▶ **CHALLENGE**
Which lines in the rows below contain the string "section", matching case? Pick out each such line and copy it.

— start LISTED RECORDS —

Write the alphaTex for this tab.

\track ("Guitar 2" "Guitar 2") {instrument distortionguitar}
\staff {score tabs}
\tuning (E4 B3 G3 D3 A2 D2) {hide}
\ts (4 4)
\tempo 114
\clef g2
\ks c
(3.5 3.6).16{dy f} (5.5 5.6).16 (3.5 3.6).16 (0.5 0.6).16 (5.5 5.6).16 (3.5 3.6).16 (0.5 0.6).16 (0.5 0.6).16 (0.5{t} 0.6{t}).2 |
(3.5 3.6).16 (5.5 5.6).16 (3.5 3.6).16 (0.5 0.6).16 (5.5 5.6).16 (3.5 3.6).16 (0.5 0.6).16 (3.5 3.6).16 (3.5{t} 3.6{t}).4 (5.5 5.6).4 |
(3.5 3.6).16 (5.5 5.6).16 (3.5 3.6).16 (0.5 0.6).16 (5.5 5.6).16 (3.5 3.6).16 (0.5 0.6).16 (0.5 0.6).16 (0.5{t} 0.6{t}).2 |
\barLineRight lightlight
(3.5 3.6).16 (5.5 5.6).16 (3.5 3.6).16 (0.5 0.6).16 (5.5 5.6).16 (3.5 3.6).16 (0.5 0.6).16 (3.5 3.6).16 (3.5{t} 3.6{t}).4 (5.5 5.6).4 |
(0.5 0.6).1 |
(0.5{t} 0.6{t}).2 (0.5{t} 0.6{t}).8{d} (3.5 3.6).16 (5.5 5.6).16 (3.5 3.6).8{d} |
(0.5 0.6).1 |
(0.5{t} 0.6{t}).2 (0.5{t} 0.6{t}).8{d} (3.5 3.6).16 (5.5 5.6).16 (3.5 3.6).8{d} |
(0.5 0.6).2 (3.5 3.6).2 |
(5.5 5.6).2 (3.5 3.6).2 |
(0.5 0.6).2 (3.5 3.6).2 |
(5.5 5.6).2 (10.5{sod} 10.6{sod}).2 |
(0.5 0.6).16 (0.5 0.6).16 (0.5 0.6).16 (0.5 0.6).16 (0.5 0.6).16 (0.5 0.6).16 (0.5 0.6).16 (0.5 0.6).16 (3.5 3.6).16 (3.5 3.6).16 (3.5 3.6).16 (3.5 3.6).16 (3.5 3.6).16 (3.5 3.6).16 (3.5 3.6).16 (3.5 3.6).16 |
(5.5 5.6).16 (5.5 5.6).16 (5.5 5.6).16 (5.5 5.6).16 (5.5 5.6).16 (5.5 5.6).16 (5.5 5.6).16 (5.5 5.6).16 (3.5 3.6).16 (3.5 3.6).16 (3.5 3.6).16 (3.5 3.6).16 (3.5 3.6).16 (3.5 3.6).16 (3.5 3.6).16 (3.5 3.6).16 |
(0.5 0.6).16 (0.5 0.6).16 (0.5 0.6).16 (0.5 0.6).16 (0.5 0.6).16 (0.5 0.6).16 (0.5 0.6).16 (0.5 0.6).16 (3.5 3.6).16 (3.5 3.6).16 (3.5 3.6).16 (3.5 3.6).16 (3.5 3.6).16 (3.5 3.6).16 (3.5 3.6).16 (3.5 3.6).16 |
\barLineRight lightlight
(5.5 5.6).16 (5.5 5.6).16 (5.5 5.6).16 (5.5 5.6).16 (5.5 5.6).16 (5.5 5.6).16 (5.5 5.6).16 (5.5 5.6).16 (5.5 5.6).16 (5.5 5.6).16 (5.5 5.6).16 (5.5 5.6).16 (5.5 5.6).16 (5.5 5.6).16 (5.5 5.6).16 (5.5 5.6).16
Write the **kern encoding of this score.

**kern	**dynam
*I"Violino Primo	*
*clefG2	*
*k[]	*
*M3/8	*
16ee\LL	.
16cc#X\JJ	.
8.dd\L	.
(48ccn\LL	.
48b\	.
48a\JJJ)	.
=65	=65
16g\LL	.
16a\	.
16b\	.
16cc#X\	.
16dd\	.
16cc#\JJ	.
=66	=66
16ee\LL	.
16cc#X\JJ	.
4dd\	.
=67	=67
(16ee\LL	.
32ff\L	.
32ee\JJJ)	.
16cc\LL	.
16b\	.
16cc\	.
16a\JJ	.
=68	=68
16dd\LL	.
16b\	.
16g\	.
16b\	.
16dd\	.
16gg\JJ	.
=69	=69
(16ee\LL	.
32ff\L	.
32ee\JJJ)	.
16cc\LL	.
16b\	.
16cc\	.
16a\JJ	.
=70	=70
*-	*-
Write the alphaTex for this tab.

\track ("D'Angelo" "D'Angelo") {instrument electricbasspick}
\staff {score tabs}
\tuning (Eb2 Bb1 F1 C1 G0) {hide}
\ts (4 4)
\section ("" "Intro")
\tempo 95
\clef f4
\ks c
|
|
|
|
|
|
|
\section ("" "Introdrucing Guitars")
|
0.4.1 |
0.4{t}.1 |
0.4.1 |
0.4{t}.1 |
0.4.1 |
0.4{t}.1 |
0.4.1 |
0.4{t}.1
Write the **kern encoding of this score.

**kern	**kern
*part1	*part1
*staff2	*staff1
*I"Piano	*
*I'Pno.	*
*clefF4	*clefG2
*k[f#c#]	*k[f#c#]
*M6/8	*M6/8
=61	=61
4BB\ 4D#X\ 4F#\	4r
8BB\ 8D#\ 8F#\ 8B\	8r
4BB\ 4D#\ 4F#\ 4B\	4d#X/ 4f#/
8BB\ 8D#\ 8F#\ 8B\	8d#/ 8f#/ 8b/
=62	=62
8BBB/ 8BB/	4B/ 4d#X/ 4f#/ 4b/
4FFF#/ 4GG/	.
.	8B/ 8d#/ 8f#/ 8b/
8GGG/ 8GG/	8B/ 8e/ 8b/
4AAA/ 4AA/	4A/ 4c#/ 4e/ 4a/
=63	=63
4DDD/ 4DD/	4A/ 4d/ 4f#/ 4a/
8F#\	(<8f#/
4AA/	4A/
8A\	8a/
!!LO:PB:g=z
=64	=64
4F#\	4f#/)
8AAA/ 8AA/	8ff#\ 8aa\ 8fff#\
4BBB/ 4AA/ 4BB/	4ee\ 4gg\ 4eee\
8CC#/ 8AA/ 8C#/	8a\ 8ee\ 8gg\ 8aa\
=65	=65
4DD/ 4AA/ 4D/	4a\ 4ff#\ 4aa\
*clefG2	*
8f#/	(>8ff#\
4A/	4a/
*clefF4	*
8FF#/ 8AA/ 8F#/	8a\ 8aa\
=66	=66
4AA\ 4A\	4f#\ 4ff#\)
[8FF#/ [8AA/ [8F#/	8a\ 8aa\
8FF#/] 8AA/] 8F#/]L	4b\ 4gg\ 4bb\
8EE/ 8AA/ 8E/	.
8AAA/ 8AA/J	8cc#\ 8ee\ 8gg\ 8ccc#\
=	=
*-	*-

— end LISTED RECORDS —

▶ **ANSWER**
\section ("" "Intro")
\section ("" "Introdrucing Guitars")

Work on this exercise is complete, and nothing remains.